An economist with Bank of America is warning that the Fed wants a recession—and that it is prepared to go as far as it needs to succeed, even at a high cost.
Key Details
- In a Wednesday interview with CNBC, Bank of America economist Ethan Harris warned that the Federal Reserve is willing to push the U.S. economy as far as it needs to in its fight to get inflation under control, Insider notes.
- “They told us they want a weak economy. I think that’s a very friendly way of saying you want a recession. The fact that the signals that a recession is coming isn’t going to stop the Fed,” says Harris.
- Inflation rates peaked in 2022, with a high of 9.1% in June. The Fed promised a bullish response to return inflation below 2%, hiking interest rates seven times to 4% to 4.25% by December.
- Fed Chair Jerome Powell has openly acknowledged that the Fed expects a rise in unemployment and a possible recession but would prefer those adverse effects to that of entrenched high inflation.
Why It’s Important
The Fed has made its intentions to continue hiking interest rates clear.

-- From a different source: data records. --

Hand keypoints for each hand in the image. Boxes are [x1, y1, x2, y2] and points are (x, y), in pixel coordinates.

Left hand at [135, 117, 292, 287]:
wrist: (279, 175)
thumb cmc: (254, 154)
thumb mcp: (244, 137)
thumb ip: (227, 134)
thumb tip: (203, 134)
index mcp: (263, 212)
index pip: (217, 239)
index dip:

While some cooling inflation rates in November resulted in a lower hike in December, the Fed says it may raise interest rates above 5% in 2023 until it begins seeing results.
As we previously reported, early results don’t appear to be promising. Harris responded to the minutes from the Fed’s December meeting released on Wednesday, noting that the Fed will continue pushing until the market takes its decisive actions seriously. He notes that the market hasn’t reacted with the belief that the Fed will hold to its current trajectory but warns that it likely won’t back down.

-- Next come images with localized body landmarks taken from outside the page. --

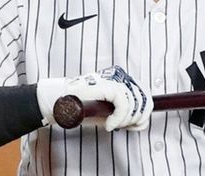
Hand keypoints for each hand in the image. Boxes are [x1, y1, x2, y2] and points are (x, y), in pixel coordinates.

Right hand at [36, 65, 152, 131]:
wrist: (59, 102)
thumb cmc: (80, 107)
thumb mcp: (107, 113)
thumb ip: (124, 115)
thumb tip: (141, 122)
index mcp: (122, 82)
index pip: (145, 95)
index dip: (144, 113)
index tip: (136, 125)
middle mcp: (120, 78)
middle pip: (144, 99)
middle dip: (136, 119)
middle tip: (121, 127)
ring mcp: (114, 80)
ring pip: (135, 104)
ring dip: (125, 121)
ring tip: (112, 125)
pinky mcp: (107, 85)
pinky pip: (123, 105)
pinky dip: (118, 119)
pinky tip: (108, 124)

“Markets don’t believe the Fed’s serious about fighting inflation. I think they’re wrong. I think the Fed will deliver more than the market is expecting,” says Harris.
“That echoes the views of other economists, who have warned that the central bank was unlikely to back down on its aggressive monetary tightening regime to prevent inflation running out of hand. Prices have barely cooled from a 41-year-high this summer, despite the fact that officials raised rates 425-basis-points last year to lower inflation,” says Insider.